Тернавцев отметил нарастание глубокого духовного кризиса в стране, связанного с тем, что идеи секулярного прогрессизма 60–х годов зашли в тупик. «Творческая энергия их исчерпана; действительные же плоды не отвечают ни вечным запросам совести, ни решительным требованиям текущей жизни»[8]
. Далее Тернавцев указывал, что возрождение страны должно совершаться «на религиозной почве». Поэтому огромная ответственность ложится на деятелей Церкви. Готовы ли они сегодня к такому делу? Для докладчика это было в высшей степени сомнительно, поскольку, по его словам, «проповедники Русской Церкви наставлены в вере в большинстве односторонне, часто ложно воодушевлены, мало знают и еще меньше понимают всю значительность мистической и пророчественной стороны христианства. Но самое главное, они в христианстве видят один только загробный идеал, оставляя земную сторону жизни, весь круг общественных отношений пустым, без воплощения истины. Эта односторонность и мешает им стать “ловцами человеков” наших дней»[9].По мысли докладчика, раскрытие потенций, заложенных в Церкви, будет полнее, если она будет действовать в союзе с интеллигенцией России. Интеллигенция активна, жертвенна, стремится служить на–роду. А между тем она явно противостоит Церкви. Люди, которые смело критикуют власть имущих, которые всегда боролись против несправедливости, которые стремятся к преобразованию жизни на лучших началах, не смогут понять Церкви, если она по–прежнему будет замкнута в себе, останется равнодушной к проблемам культурным, гражданским, социально–нравственным. Задача Церкви — повернуться лицом к миру, открыть ему свои сокровища, спрятанные под спудом. «Если она осознает и примет эту задачу и решение ее возведет в степень своего религиозного долга, — она, теперь подавленная и бессильная, тогда явится центром неудержимых нравственных притяжений во главе всех идейных сил страны. Тогда только она окажется верною и по отношению к своей собственной внутренней сущности»[10]
.Иначе говоря, Тернавцев не призывал русское христианство «приспособиться» к веяниям века, а настаивал на том, что творческое воздействие Церкви на мир, ее открытость есть реализация ее же подлинной универсальной природы. «Для всего христи–анства, — сказал он, заключая доклад, — наступает пора не только словом в учении, но и делом показать, что в Церкви заключается не один загробный идеал»[11]
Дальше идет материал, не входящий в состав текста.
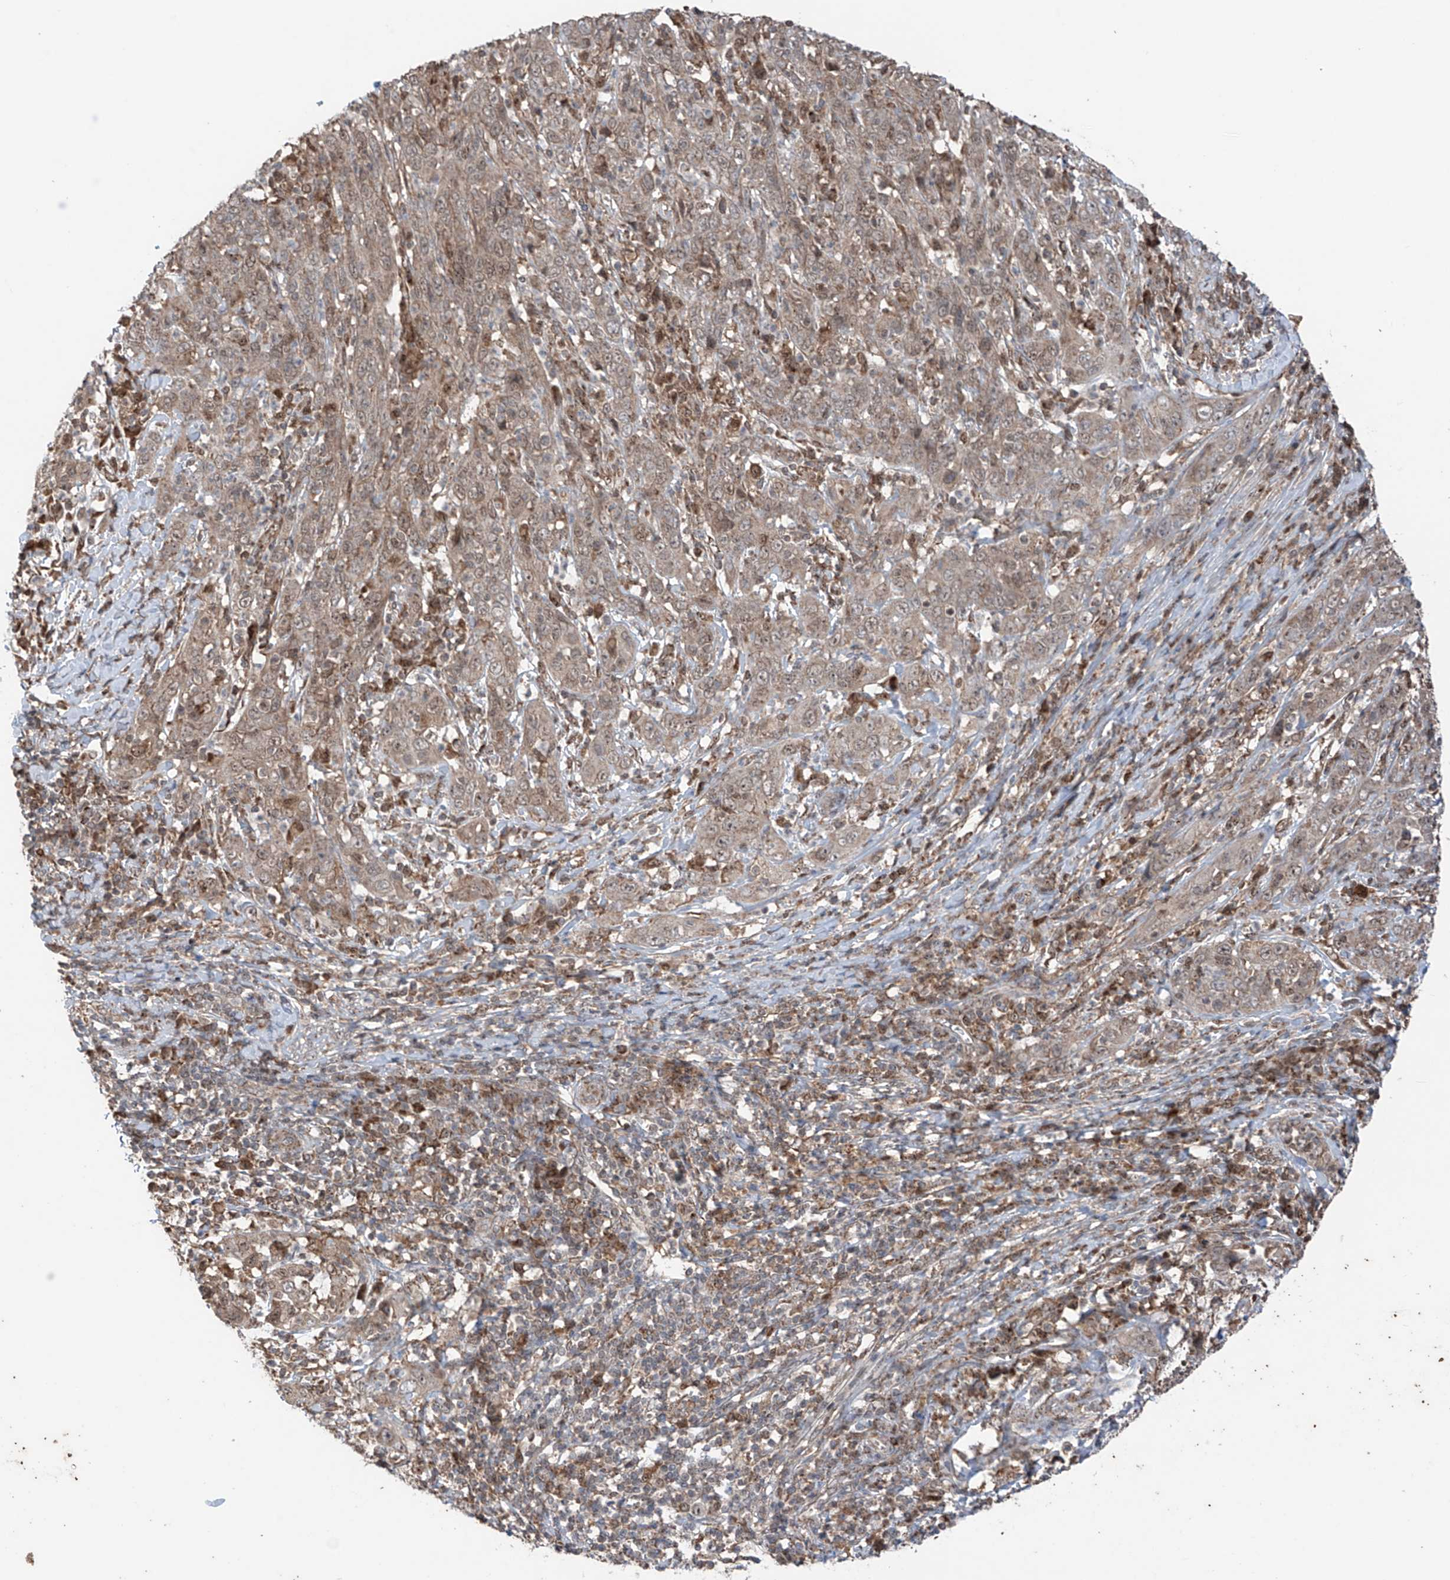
{"staining": {"intensity": "weak", "quantity": ">75%", "location": "cytoplasmic/membranous"}, "tissue": "cervical cancer", "cell_type": "Tumor cells", "image_type": "cancer", "snomed": [{"axis": "morphology", "description": "Squamous cell carcinoma, NOS"}, {"axis": "topography", "description": "Cervix"}], "caption": "A high-resolution image shows immunohistochemistry (IHC) staining of squamous cell carcinoma (cervical), which exhibits weak cytoplasmic/membranous staining in approximately >75% of tumor cells.", "gene": "SAMD3", "patient": {"sex": "female", "age": 46}}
.После доклада начались прения, которые, к сожалению, во многом были сведены к частным вопросам: что такое интеллигенция, какова роль духовенства в жизни народа, верно ли Тернавцев отразил положение в русской богословской науке? Наиболее принципиальной была краткая реплика епископа Сергия. Он отметил, что, возвещая о небесном, Церковь уже тем самым преобразует жизнь земную, что она не должна ставить во главу угла своего служения вопросы социальные. В частности, епископ привел исторический пример: «Церковь, — сказал он, — прямо не восставала против рабства, но проповедовала истину небесного идеала и высшего достоинства человека. Этим, а не чем‑либо иным она постепенно достигла отмены рабства»[12]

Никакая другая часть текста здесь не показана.